#### WHAT TO DO
From the data, copy out every line in which the word "involving" appears.

==*==

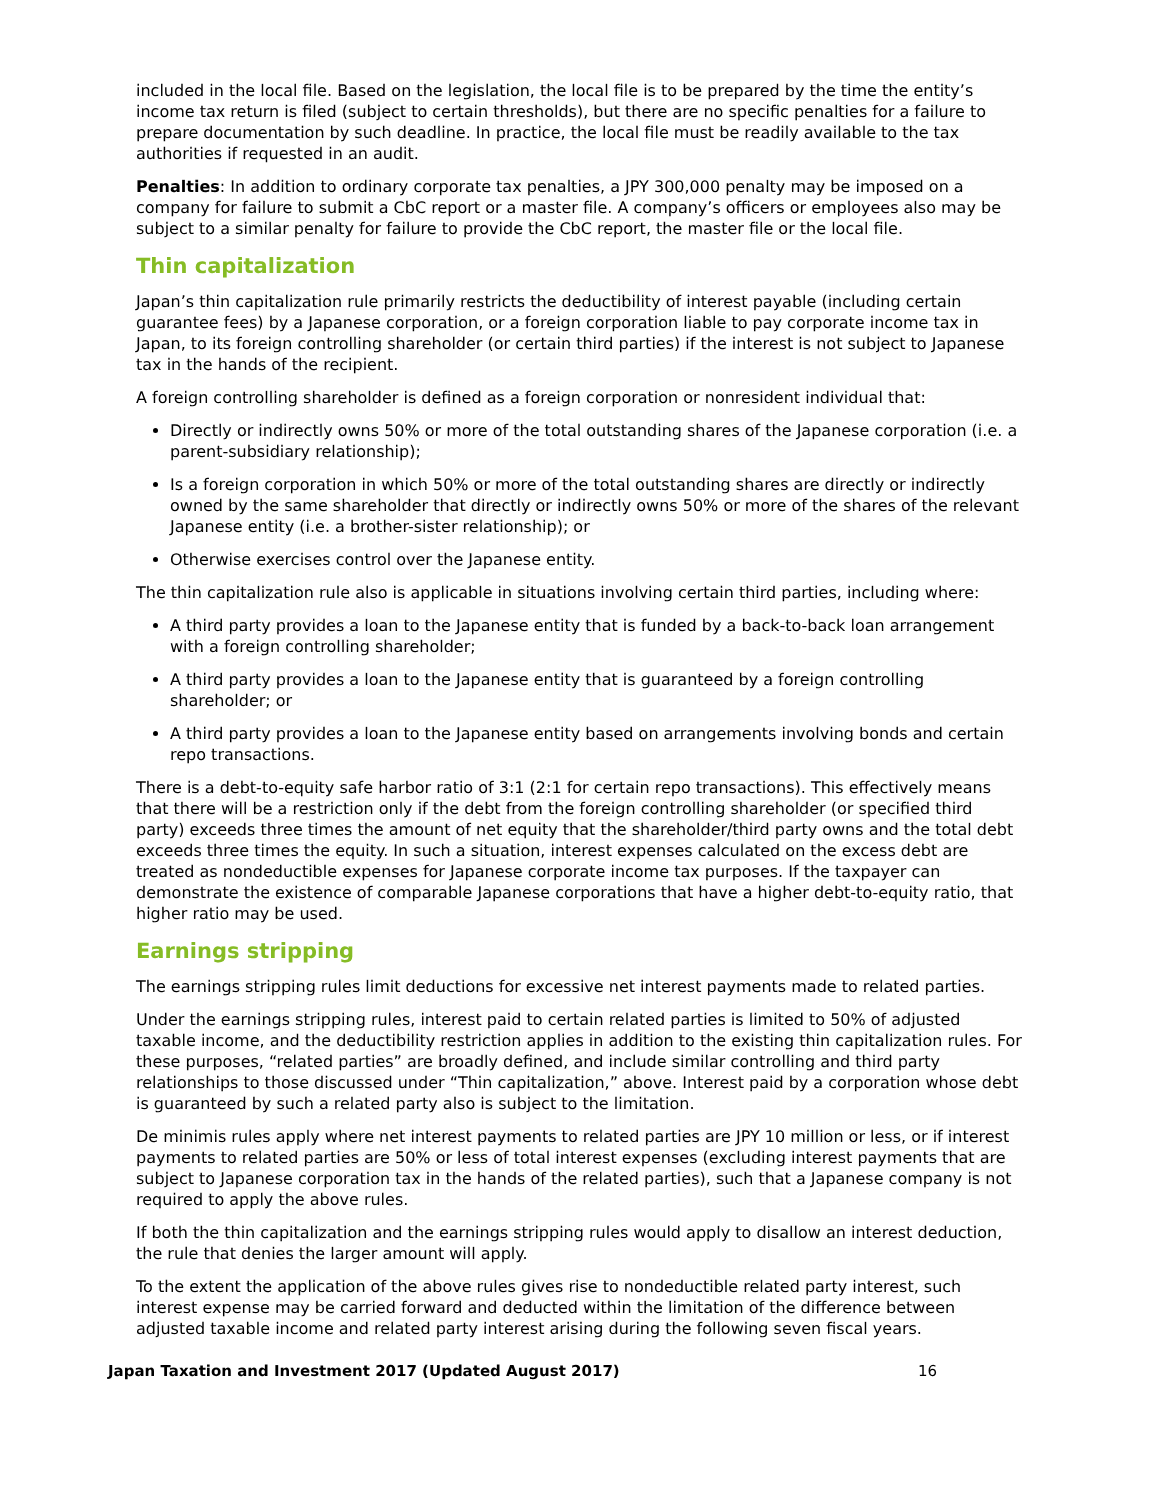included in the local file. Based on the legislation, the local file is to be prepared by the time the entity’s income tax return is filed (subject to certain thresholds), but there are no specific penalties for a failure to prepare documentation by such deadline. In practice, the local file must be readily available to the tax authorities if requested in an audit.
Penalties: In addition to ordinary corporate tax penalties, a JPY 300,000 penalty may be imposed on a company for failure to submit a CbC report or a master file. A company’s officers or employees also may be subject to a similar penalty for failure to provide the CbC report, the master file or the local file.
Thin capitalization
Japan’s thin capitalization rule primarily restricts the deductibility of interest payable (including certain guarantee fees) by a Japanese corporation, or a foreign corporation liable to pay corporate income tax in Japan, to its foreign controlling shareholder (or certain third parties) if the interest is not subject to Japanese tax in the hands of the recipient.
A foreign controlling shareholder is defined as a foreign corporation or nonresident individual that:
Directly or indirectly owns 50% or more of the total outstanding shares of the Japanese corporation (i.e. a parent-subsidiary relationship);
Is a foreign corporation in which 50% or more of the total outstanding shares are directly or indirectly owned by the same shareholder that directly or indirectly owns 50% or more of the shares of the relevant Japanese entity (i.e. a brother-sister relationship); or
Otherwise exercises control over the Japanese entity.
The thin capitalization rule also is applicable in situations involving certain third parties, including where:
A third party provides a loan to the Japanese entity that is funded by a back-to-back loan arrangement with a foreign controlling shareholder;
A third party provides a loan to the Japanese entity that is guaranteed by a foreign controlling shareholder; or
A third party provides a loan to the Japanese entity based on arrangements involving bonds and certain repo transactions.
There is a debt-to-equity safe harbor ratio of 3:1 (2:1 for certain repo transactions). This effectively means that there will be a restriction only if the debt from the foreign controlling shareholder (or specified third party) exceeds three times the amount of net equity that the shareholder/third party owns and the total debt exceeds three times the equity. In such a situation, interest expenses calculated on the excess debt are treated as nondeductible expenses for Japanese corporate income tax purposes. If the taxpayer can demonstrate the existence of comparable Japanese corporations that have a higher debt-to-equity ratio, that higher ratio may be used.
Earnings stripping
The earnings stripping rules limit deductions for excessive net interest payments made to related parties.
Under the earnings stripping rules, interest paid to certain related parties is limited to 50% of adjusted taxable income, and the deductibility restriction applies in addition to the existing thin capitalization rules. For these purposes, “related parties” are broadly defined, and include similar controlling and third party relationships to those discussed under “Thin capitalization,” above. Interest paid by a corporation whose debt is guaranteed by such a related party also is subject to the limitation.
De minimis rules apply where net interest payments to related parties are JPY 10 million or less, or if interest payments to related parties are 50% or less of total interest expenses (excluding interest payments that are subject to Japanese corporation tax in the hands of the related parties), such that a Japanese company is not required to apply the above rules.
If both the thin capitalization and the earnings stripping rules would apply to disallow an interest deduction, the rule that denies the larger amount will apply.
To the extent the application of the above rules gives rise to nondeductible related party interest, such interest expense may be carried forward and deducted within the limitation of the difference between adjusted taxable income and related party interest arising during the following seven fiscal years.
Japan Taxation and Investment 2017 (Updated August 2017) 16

==*==

#### RESPONSE TO THIS EXERCISE
The thin capitalization rule also is applicable in situations involving certain third parties, including where:
A third party provides a loan to the Japanese entity based on arrangements involving bonds and certain repo transactions.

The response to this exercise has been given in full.